Hawaiian Pineapple Cheesecake Bars
Luscious Hawaiian Cheesecake Bars – Large Group
Prep Time
20 mins
Cook Time
40 mins
Total Time
1 hr

An AlohaDreams.com recipe.

Course: Dessert
Servings: 24 bars
Author: Betsy Edwards
For the shortbread base
  • 3 cups all-purpose bleached flour (12.75 ounces or 360 grams) , spoon into measuring cup to measure
  • 3/4 cup granulated sugar
  • 1 1/2 cup unsalted butter (2 1/2 sticks, melted)
  • 1 teaspoon vanilla
  • 1/2 teaspoon salt
For the filling
  • 16 ounces cream cheese room temperature
  • 2 large eggs
  • 2 cups powdered sugar
  • 1/2 cup granulated sugar
  • 2 cups crushed pineapple un-drained (one 20 ounce can)
  • 1 teaspoon pure vanilla extract
  • 1 1/2 cup white chocolate chips divided
  • 1 cup chopped macadamia nuts divided
For the garnish
  • 1 cup sweetened flake coconut , toasted
Special Equipment
  • 1 (13 inch x 18 inch) half sheet baking sheet
For the garnish
  1. Move oven shelf to top position and turn on broiler.  Spread 1 cup sweetened flake coconut and 1/2 cup rough chopped macadamia nuts on a cookie sheet.  Heat under the broiler (DO NOT LEAVE THE BROILER) until coconut and nuts are a golden brown.   (IF YOU LEAVE IT CAN EASILY BURN)  Remove from oven and set aside.

For the shortbread base
  1. Preheat oven to 300 degrees.  Line the bottom and sides of baking pan with aluminum foil or parchment paper, leaving enough overhang on all sides. Set aside.

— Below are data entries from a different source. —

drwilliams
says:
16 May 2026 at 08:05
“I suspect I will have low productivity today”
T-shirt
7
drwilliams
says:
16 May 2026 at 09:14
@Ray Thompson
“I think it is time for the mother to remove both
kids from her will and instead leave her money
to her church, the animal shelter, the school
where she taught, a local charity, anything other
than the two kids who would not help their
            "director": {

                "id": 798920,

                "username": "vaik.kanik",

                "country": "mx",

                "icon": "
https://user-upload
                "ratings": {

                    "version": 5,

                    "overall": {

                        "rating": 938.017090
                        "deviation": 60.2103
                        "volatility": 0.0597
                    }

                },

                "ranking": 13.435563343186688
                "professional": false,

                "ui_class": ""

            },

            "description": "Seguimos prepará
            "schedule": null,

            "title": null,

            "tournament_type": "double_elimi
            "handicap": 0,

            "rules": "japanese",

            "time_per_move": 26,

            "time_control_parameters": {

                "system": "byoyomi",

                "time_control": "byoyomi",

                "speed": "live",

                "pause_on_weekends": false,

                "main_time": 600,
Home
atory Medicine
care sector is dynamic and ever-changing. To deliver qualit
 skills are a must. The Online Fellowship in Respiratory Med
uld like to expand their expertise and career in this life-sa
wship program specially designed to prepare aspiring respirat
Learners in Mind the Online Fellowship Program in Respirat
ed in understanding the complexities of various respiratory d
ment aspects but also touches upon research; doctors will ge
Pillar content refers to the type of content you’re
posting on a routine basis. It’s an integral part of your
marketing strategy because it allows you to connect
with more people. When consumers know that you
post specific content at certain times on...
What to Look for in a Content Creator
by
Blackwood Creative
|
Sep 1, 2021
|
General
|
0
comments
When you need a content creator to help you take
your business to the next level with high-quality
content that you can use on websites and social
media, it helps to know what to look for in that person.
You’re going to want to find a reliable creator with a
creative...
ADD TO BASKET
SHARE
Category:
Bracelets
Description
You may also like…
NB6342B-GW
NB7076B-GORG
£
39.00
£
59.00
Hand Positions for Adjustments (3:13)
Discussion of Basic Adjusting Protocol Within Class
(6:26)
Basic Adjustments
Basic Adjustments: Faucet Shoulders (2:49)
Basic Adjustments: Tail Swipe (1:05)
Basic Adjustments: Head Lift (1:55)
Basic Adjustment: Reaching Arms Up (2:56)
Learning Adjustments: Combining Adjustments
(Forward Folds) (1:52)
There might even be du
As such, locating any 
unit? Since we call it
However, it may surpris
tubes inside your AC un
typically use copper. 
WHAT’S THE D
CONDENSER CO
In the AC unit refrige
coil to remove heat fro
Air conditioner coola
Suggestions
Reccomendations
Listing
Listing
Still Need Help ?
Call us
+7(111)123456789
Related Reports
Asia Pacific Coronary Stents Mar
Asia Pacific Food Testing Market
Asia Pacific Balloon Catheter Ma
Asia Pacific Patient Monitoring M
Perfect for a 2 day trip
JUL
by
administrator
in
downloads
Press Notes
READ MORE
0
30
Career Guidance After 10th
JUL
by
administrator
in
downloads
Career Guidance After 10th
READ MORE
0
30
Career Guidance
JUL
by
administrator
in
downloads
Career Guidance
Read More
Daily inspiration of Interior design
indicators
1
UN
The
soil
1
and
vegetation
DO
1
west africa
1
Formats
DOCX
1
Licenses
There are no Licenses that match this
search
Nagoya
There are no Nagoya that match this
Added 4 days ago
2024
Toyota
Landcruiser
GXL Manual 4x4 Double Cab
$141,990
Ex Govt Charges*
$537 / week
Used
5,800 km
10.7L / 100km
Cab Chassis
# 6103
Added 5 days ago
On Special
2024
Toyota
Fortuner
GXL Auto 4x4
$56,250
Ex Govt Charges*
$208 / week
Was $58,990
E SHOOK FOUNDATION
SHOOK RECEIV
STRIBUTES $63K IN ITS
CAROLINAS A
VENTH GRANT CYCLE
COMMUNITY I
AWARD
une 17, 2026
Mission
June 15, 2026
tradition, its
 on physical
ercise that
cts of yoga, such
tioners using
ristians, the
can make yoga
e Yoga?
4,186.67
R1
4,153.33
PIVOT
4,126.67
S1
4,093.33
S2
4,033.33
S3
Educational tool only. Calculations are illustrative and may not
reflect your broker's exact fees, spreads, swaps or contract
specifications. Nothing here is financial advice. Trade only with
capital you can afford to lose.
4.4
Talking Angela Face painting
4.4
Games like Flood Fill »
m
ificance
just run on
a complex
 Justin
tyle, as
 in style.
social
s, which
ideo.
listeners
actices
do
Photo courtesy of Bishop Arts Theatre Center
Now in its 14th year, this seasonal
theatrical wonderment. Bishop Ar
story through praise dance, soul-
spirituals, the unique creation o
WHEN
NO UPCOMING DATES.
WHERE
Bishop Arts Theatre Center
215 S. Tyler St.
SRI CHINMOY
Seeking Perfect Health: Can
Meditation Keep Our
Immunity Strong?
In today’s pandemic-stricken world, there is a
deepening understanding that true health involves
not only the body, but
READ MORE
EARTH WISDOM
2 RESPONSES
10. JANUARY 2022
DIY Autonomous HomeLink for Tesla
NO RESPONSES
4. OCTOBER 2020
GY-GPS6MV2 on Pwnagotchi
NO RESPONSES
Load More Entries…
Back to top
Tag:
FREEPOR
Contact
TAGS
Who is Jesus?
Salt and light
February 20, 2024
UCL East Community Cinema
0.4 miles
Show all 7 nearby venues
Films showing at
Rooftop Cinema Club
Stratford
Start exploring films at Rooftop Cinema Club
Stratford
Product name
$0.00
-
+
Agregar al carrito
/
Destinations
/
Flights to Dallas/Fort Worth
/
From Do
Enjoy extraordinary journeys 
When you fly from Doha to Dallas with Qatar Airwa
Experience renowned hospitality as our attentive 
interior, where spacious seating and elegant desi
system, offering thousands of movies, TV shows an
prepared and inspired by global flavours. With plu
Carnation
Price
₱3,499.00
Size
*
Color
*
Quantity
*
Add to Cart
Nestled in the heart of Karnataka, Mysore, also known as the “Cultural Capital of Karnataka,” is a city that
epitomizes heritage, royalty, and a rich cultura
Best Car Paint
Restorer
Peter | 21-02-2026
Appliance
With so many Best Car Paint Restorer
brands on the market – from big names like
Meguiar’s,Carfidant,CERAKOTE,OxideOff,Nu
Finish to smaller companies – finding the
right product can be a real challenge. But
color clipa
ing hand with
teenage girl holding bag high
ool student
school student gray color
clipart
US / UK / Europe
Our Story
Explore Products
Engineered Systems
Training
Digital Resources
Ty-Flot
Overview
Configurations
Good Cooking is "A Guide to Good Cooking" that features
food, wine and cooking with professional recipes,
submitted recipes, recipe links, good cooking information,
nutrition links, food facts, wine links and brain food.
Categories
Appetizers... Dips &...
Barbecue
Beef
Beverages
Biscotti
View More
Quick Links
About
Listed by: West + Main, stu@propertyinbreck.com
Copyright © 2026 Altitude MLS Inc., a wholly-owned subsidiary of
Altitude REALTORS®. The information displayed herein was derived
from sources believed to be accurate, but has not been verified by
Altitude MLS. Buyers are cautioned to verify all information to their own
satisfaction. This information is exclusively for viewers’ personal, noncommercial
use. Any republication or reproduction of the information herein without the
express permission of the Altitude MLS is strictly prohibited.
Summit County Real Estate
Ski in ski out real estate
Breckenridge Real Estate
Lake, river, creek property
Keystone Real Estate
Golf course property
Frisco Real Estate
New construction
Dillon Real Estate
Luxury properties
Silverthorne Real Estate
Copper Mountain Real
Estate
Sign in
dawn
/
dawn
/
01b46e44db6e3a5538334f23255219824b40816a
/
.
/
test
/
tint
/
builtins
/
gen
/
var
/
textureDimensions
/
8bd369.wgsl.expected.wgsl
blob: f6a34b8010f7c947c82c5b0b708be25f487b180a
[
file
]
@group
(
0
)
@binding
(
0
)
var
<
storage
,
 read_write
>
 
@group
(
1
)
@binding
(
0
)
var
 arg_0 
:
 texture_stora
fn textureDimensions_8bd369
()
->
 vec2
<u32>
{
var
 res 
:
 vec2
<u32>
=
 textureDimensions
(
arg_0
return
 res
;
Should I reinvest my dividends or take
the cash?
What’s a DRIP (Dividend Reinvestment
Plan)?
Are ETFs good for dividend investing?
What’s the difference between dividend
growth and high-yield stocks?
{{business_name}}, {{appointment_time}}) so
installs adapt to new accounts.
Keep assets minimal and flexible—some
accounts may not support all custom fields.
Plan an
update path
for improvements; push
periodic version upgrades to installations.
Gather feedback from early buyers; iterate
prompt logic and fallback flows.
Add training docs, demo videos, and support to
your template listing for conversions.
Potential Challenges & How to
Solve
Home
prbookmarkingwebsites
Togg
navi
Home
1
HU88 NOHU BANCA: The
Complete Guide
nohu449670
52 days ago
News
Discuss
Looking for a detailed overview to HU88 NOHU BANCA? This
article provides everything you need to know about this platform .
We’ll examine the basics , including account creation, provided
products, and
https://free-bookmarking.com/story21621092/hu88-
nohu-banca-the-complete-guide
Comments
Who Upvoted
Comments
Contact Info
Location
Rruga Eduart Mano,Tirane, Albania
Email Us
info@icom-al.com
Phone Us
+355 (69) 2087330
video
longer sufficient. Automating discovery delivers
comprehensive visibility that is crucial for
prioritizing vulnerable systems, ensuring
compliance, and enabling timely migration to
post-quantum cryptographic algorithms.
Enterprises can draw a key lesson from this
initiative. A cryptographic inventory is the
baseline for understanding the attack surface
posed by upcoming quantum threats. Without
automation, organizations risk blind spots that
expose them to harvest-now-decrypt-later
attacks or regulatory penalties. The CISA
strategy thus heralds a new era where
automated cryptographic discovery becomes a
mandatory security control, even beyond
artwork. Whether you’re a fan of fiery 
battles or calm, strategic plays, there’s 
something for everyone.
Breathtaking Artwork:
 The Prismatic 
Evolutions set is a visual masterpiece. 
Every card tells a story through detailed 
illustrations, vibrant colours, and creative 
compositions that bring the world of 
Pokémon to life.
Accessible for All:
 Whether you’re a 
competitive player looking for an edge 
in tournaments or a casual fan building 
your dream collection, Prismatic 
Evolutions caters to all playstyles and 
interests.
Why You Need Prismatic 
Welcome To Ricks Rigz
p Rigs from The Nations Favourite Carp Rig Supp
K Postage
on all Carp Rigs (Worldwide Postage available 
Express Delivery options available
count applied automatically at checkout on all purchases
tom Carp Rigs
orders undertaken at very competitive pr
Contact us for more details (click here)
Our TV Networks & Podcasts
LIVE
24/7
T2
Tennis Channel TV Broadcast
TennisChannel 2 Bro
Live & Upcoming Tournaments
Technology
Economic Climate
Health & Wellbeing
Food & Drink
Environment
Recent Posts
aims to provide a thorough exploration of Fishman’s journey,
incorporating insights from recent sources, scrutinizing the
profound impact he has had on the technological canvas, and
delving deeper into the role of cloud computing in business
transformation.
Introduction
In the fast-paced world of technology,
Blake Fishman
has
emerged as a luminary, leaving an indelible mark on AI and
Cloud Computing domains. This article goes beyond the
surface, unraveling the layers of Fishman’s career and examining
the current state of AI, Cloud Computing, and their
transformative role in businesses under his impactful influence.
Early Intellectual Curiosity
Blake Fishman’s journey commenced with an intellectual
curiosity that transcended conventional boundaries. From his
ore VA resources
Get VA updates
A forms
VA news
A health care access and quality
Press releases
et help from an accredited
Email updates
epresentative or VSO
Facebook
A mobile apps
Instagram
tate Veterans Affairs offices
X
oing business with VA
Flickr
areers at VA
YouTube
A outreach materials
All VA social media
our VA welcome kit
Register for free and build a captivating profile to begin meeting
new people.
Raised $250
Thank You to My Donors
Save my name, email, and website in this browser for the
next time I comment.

    In a medium bowl stir the melted butter, granulated sugar, vanilla, and salt. Add the flour and stir until everything is combined. Press the mixture evenly into the prepared baking pan. 

    Bake at 300 degrees about 15 minutes or until edges are lightly browned. While the crust is baking, prepare the coconut topping and cream cheese filling.

For the filling
  1. In a large bowl, with a mixer or by hand, mix eggs and 2 cups powdered sugar until completely combined.  Add cream cheese, sugar, crushed pineapple and vanilla extract, and mix thoroughly.  Gently fold-in 1 cup white chocolate chips and 1/2 cup chopped macadamia nuts, reserving 1/2 cup of  white chocolate chips and 1 cup chopped macadamia nuts.  

    Spread filling evenly over the shortbread base.  Increase oven temperature to 350 and bake on ON A CENTER SHELF for additional 25 minutes or until batter is set. Remove from oven, immediately sprinkle 1/2 cup reserved chopped, toasted macadamia nuts and 1 cup toasted coconut.

MAKE AHEAD NOTE: Let cool, cover lightly and refrigerated at least 12 and up to 24 hours.
  1. When ready to serve cut into bars, 4 rows by 6 rows for a total of 24 bars.